Audiences who love music, have been in a choir or want to know what it’s like to be left behind when war rages will have a special affinity for this period drama. Others too, as they get to know the characters, join in their friendships, romances, jealousies and other social aspects/group dynamics choirs experience. The bonds of music pull them together. Human desires and frailties add certain peculiarities.

Oscar-nominated screenwriter Alan Bennett (The Madness of King George), who wrote the script at the tender age of 89, displays a nice affinity for lovelorn people in this ode to those whose lives are derailed by war. He and his touching 1916-set storyline give director Nicholas Hytner (The Madness of King George) the tools he needs to make a viable historical war/drama/romance set in a rural Yorkshire, England. That’s where locals have made the town choir the heart of their village. A musical group that’s being torn apart as its young men’s destinies are leading to the front lines.

When the resident choirmaster leaves to join the fight, the board, headed by Alderman Duxbury (Roger Allam), the resident but aging tenor, hunts for a new one. Against their better judgement, they settle on the controversial conductor Dr. Guthrie (Ralph Fiennes, Conclave). Controversial? There’s gossip. “He’s been working in Germany!” “Treachery!” “He’s an Atheist!” Hey, he’s also difficult and has never been married—who would have him?

Though the group and their new musical director were set to present Bach’s St. Mathew Passion, they decide to eschew the German composer’s work. Afterall, they’re fighting Deutschland, so why exalt them.
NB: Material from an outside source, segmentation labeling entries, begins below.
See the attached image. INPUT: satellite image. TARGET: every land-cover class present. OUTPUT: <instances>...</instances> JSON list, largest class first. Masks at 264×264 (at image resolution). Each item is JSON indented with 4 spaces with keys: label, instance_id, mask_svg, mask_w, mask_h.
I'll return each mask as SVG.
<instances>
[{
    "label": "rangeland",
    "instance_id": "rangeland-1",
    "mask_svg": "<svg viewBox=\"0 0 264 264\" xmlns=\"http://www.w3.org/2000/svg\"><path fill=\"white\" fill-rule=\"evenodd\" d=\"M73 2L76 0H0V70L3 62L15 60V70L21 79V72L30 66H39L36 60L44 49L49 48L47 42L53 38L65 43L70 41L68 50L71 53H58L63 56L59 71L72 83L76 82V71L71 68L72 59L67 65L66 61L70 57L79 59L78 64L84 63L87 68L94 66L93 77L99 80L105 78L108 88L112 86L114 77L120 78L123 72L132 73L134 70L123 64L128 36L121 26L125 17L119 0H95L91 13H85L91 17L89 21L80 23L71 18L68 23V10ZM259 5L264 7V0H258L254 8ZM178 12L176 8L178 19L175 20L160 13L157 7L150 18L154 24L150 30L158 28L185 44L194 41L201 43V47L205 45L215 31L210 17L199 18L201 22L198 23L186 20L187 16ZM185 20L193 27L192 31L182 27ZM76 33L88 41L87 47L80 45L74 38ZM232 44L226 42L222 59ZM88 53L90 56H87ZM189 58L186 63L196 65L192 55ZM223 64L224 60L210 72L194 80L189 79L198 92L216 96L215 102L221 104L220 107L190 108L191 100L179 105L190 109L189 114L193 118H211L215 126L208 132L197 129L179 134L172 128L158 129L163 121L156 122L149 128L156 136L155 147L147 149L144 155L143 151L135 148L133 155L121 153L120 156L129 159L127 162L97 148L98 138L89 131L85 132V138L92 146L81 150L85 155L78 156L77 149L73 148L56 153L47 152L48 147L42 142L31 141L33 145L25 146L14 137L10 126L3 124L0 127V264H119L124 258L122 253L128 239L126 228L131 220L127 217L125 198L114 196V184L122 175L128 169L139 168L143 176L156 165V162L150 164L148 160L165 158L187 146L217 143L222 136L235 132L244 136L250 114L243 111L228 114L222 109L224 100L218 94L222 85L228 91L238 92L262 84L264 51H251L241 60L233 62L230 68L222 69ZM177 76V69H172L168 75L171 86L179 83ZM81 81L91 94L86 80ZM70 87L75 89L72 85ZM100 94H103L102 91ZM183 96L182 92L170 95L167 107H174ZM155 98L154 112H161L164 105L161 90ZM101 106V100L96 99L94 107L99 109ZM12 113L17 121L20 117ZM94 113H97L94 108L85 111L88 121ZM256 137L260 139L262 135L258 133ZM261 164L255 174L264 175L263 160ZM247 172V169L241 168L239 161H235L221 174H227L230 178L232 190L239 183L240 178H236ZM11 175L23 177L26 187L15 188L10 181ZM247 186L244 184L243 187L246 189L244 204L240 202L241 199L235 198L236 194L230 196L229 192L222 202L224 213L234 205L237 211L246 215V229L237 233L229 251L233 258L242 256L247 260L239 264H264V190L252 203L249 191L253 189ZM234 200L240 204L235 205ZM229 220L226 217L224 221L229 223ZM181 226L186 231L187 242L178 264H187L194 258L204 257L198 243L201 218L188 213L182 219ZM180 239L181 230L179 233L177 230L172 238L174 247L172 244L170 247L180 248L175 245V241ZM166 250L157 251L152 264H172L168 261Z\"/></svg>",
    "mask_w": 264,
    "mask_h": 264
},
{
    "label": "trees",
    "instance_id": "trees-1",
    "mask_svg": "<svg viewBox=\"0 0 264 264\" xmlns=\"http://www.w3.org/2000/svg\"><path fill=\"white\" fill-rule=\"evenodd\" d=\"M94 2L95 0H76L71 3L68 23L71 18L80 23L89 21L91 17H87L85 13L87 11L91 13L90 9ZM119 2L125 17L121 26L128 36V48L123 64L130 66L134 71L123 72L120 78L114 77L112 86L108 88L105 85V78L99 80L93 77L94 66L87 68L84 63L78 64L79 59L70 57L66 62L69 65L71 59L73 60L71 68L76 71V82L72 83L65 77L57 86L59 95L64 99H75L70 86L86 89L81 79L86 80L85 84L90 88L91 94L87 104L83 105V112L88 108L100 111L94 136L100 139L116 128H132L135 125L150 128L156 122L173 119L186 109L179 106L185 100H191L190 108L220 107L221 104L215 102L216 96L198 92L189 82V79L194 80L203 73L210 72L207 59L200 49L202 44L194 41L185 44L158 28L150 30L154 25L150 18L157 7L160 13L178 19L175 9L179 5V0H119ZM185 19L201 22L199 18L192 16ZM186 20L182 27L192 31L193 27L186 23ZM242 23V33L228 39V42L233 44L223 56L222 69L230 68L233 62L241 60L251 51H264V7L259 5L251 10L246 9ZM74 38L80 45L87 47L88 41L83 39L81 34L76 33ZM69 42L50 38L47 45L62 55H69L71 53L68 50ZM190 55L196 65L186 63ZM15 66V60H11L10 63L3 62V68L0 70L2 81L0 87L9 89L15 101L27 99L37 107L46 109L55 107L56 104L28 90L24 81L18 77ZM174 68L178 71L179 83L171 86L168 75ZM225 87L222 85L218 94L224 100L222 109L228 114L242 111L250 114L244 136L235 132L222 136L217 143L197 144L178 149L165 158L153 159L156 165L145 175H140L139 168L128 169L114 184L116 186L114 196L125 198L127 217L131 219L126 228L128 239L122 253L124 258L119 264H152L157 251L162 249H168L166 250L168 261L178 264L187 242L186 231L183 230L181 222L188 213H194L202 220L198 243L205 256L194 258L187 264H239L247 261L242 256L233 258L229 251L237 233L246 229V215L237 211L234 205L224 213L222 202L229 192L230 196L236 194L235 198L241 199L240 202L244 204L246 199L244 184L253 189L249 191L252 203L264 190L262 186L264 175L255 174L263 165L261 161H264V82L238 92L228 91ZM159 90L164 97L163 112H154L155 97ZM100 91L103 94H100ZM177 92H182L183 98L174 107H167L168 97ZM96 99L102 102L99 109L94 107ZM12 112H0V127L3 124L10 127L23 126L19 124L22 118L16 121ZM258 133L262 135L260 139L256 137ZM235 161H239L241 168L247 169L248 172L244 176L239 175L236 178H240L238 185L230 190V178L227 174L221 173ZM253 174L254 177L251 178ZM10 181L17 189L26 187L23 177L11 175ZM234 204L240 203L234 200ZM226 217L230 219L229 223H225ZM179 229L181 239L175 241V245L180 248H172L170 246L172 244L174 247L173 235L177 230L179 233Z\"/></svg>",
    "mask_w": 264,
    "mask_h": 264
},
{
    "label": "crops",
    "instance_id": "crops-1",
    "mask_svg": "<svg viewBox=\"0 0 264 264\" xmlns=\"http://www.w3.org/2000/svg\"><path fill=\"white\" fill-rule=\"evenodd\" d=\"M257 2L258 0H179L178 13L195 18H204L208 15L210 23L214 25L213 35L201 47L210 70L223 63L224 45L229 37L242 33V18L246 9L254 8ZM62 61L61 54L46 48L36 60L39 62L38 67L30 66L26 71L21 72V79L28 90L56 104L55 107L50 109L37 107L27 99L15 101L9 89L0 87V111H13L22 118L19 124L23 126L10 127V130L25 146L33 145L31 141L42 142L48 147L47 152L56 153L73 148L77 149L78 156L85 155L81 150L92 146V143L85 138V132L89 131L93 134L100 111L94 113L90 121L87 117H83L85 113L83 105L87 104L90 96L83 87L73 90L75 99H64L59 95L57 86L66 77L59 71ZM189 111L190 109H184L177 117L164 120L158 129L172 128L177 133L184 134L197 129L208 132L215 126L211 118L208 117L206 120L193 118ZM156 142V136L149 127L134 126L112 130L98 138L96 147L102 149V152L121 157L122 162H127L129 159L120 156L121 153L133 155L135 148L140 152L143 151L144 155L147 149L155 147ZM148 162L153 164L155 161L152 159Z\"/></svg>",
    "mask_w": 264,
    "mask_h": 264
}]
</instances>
Guthrie talks them into performing Edward Elgar’s The Dream of Gerontius. He’s British, it’s safer—though a difficult piece. That’s the plan. Though plans are what god laughs at.

The push and pull between the board and Guthrie almost never stop. One of the biggest bones of contention is that the elderly Duxbury wants to do the tenor solo. His will and his voice aren’t matching up. In a script that judiciously delves into the gossipy lives of choir members, watching them cavort is almost as much fun as watching them create their musical event.